The European Commission plans more help with surpluses, investment to tackle climate change and “clear” marketing rules as part of new measures to support the EU wine industry.

The new proposal, announced on Friday (28 March) aims to help vintners in the bloc tackle ongoing challenges such as climate change, changing consumer trends and “market uncertainties”.

Some of these proposed policy shifts include supporting EU member states with the removal of excess or unnecessary vines, and removing unripe grapes before harvest, also known as “green harvesting”. The move looks to help prevent wine surplus and “protect producers from financial strain”.

The Commission has also proposed to provide vintners with “additional flexibility” around replanting authorisation schemes.

The proposed changes to the wine policy framework follow on from recommendations issued in the High-Level Group on Wine Policy report in December.

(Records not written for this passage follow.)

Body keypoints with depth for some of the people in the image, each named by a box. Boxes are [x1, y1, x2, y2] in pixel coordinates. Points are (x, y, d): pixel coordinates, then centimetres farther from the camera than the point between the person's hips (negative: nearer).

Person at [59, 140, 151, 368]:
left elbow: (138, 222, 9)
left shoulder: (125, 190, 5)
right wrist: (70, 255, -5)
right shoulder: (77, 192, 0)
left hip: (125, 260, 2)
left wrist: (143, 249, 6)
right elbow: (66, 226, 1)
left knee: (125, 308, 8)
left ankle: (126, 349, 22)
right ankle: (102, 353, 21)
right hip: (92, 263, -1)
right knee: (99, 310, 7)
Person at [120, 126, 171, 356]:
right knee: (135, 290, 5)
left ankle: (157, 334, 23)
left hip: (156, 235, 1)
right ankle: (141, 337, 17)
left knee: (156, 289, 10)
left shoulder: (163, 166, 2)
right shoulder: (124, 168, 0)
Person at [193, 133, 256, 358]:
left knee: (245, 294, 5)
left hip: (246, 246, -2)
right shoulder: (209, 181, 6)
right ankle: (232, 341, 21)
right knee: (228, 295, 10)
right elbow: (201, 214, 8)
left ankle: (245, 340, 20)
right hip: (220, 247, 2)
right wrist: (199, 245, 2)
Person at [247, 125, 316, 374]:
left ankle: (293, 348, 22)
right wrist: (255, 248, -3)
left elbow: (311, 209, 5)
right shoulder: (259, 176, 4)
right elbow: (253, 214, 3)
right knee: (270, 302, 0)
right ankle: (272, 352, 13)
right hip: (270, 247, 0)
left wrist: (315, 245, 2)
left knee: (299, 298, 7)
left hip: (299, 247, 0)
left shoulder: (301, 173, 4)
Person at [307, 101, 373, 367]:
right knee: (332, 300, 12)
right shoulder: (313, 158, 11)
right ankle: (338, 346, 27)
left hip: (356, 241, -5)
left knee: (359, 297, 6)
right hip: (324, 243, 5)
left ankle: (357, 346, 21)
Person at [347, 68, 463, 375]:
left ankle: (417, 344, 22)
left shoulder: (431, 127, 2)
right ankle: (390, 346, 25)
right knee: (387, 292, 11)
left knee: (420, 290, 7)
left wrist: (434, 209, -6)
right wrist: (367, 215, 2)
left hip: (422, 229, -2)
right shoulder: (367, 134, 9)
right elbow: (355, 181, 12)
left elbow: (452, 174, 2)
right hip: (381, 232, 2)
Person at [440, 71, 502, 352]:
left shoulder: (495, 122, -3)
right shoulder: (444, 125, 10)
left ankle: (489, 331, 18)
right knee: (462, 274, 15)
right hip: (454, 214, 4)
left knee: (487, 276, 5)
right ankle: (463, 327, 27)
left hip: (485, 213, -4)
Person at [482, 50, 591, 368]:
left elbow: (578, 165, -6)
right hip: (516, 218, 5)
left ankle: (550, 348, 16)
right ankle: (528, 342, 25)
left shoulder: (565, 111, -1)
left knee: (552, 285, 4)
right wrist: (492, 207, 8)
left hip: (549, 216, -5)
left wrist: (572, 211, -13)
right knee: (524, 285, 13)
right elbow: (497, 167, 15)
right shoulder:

In addition to grubbing up schemes, the report recommended “flexible” management systems for planting vines and replanting authorisations, as well as mechanisms to adjust grape yields.

To help wine growers become more resilient to climate risks, the report also advised the EU looked at insurance schemes to help vintners in the face of extreme weather. Rules within the EU’s Common Agricultural Policy and on state aid should also be adapted, it said.

In its latest proposal, the Commission said it is looking to boost the maximum financial assistance Brussels provides to “up to 80% of the eligible investment costs” for spending intended to go towards developing and using mitigative actions against climate change.

Christophe Hansen, the EU Commissioner for Agriculture and Food, said: “I am confident that our proposals will help stabilise the market and will enable the producers to seize new opportunities and respond to evolving consumer expectations. I invite the member states and the European Parliament to act swiftly towards the final adoption and implementation of these measures to bring relief to the sector.”

The proposal will need to be negotiated with the European Parliament and Council. If an agreement is reached, the Commission’s proposals can then be adopted into EU law. The Commission did not confirm when a verdict on the proposals might be reached.

Changes would also include simplifying the marketing of “innovative products”, by developing “clearer rules and common product denominations” for lower abv wines throughout the single market.

Other proposed measures include creating a “harmonised labelling” system for wines across the bloc, receiving support for building up wine tourism in areas protected by geographical indication and extending the length of EU-funded promotional campaigns in third countries from three to five years.

EU wine trade body Comité Européen des Entreprises Vins (CEEV) said it supported the changes but cautioned the package did not prepare the sector for a potential trade war between the bloc and the US.

Ignacio Sánchez Recarte, secretary general of CEEV, said: “It is a good legal package and we stand ready to working with the Commission, the European Parliament
and the Council to fine tune the proposal. An expedited adoption is necessary.”

He added: “However, the wine package will fall short if a trade war involving wine erupts between the EU and the US. Even though the 200% tariffs on EU wines have not been applied, the closure of the US wine market to our wines is already a reality, as importers have halted all shipments for fear of the potential tariffs. This is costing EU wine companies €100m ($108.1m) per week. An urgent solution is needed – wine must not be held hostage to unrelated trade disputes.”